First, I bought the card for a Pentium 4 running 2.7Ghz with a 150Mhz FSB (600mhz in Intel Marketing Speak). The games I primarily play are Dark Age of Camelot: Shrouded Isles, WWE Raw, Warcraft 3 and Civilization 3. DAoC: SI is a very graphically intense game. It uses many DirectX 8 features that look awesome on this card and do not bog down the system at 1024x768 or even 1280x1024. The Antialiasing is wonderful and at the lower resolutions has no noticable performance loss. In WWE Raw the action can be quite fast and the card never falls behind. The in-ring action is solid, smooth and renderened with all of the bells and whistles turned on. Warcraft 3 is the same story. The only game that doesn't behave as well as some cards is Civilization 3. The game refuses to run at the Desktop resolution on this card, instead defaulting to 1024x768. I do not have the problem on the same machine if I use a Radeon based video card.
On the Pentium 4 video capture is very impressive: so long as you are capturing with software that encodes the video stream and doesn't let the hardware do it. Unfortunately the bundled software (WinProducer) let's the driver do the encoding when capturing and so you must capture the stream as AVI or it will look HORRIBLE. The built-in MPEG encoding on the card is simply useless. This is the biggest weakness of both the card and the bundle. Another problem is that this card should have included a Digital Video Recorder program such as WinDVR.

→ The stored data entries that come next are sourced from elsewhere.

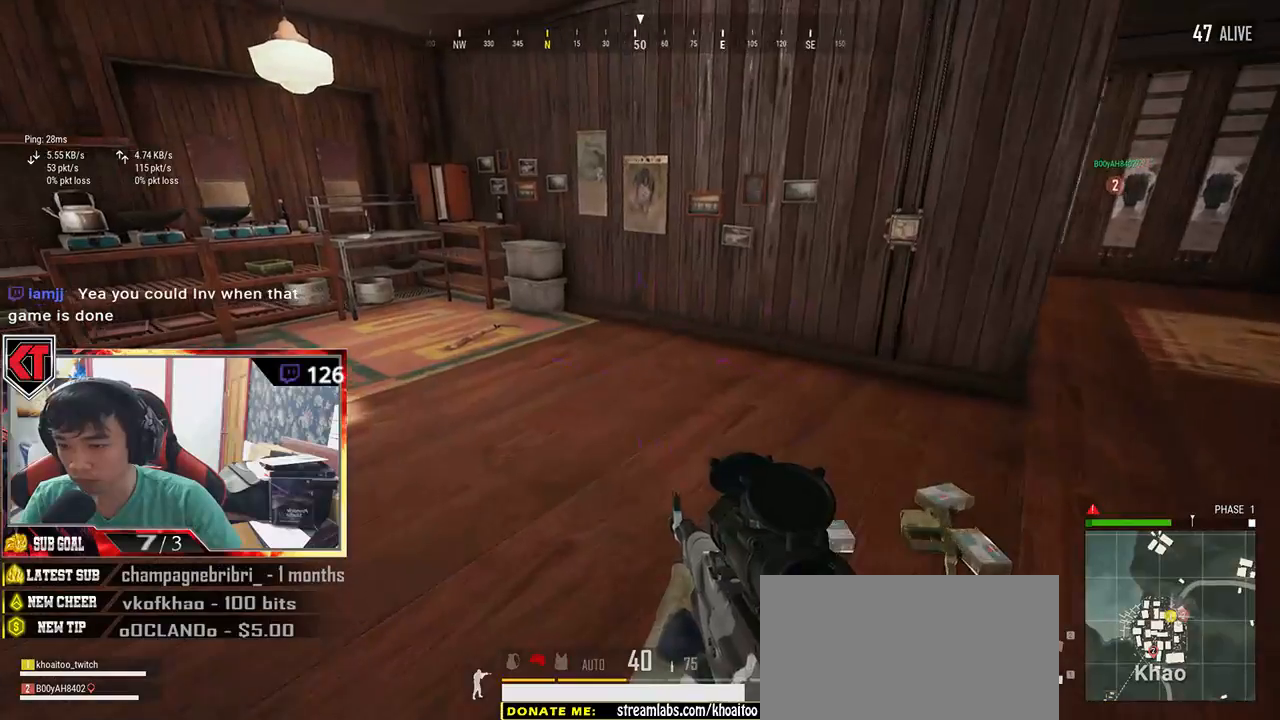
{"keys": ["shift", "w"], "mouse": [], "events": [[150, "a", "up"], [450, "shift", "down"]]}
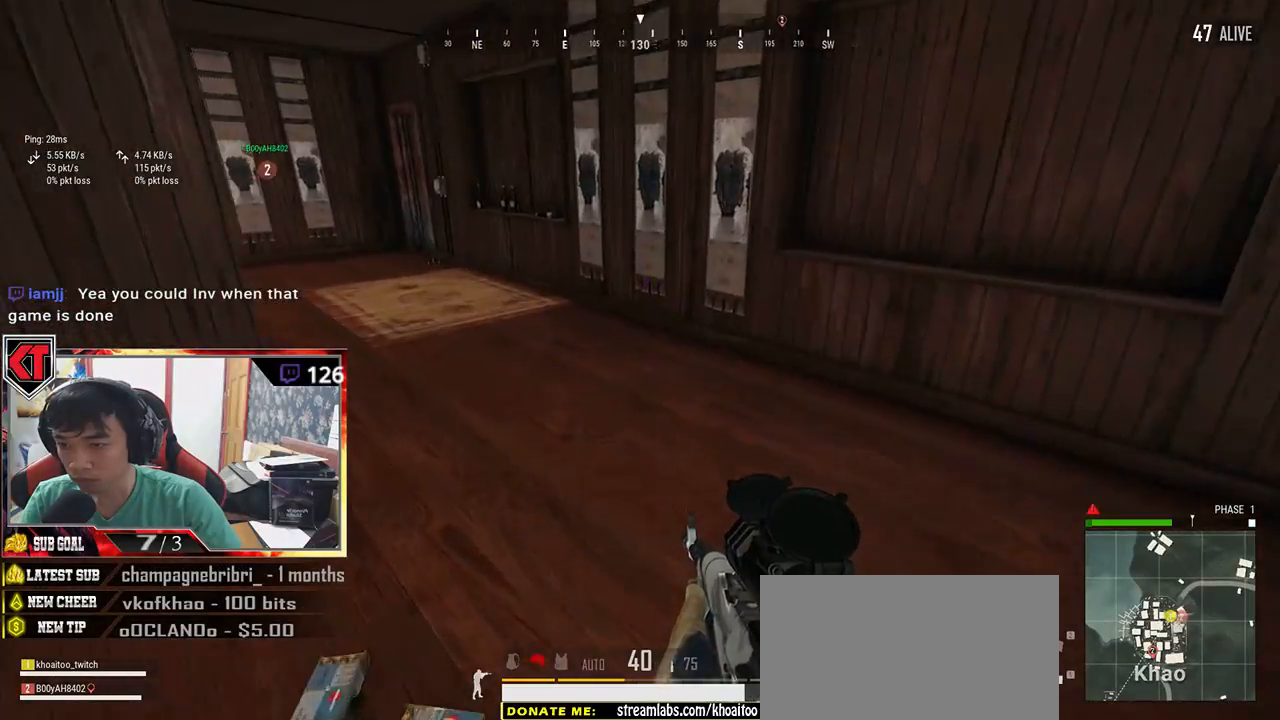
{"keys": ["d", "w"], "mouse": [], "events": [[117, "d", "down"], [484, "shift", "up"]]}
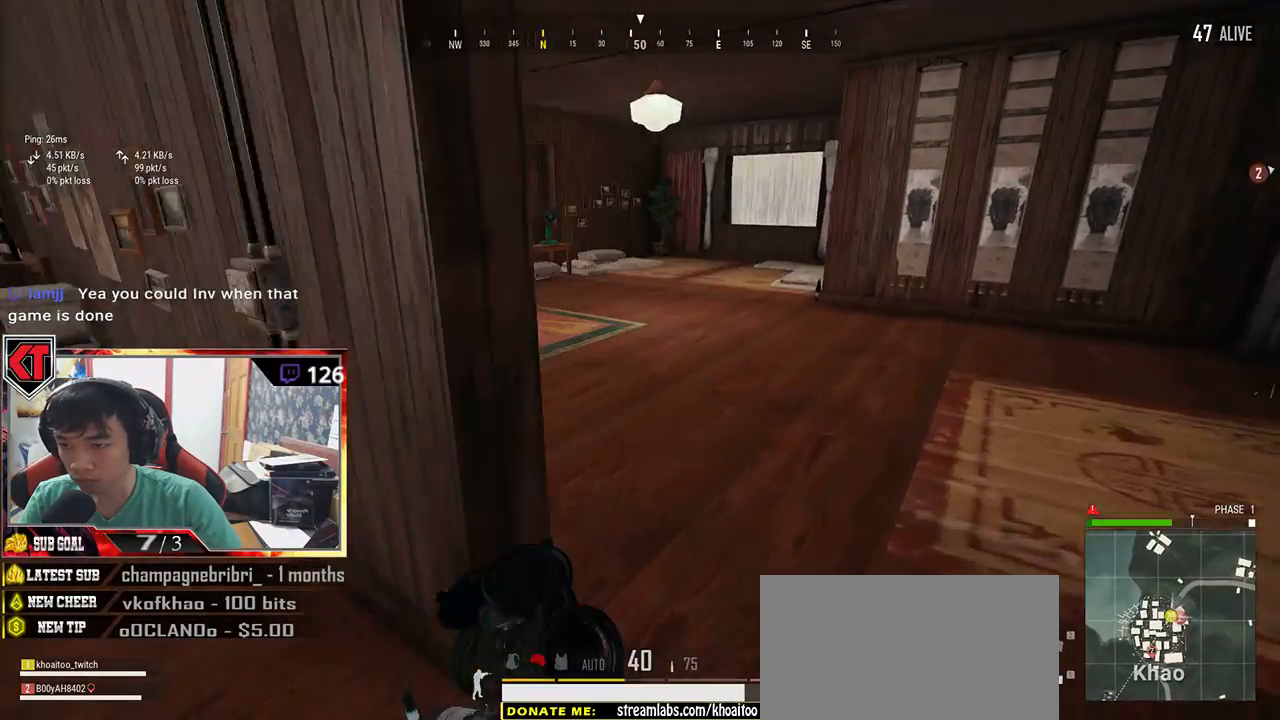
{"keys": ["a", "w"], "mouse": [], "events": [[100, "d", "up"], [250, "a", "down"]]}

I moved this video card to my multi-media system which has an AMD Athlon Thunderbird processer at 1.4Ghz. I use it primarily as a video capture device for TV-shows. I purchased WinDVR (at a rather steep $79) and since WinDVR handles the video encoding duties, it does a fabulous job of capturing video. Setting WinDVR to it's high quality setting results in a DVR experience similar to hardware-based DVR systems from Tivo and ReplayTV.
The multimedia system is attached to a Sanyo 25" TV through SVideo and the picture is extra sharp, especially compared to the Radeo VE card that previously resided in that system. Text is very readable, even on webpages that insist on putting 8 point fonts in a very small space (ahem, ESPN). If you have Windows98 you can use the WebTV browser included in the OS which is geared towards TV use and reduces the side to side scrolling a bit.
Conclusion:
MSI could have put a little more effort into the software bundle, which is the card's biggest problem. Forget the game and include WinDVR. For a little more include a remote control like ATI does with their All-In-Wonder line.
Game performance is very good and video capture is great if you use the right software.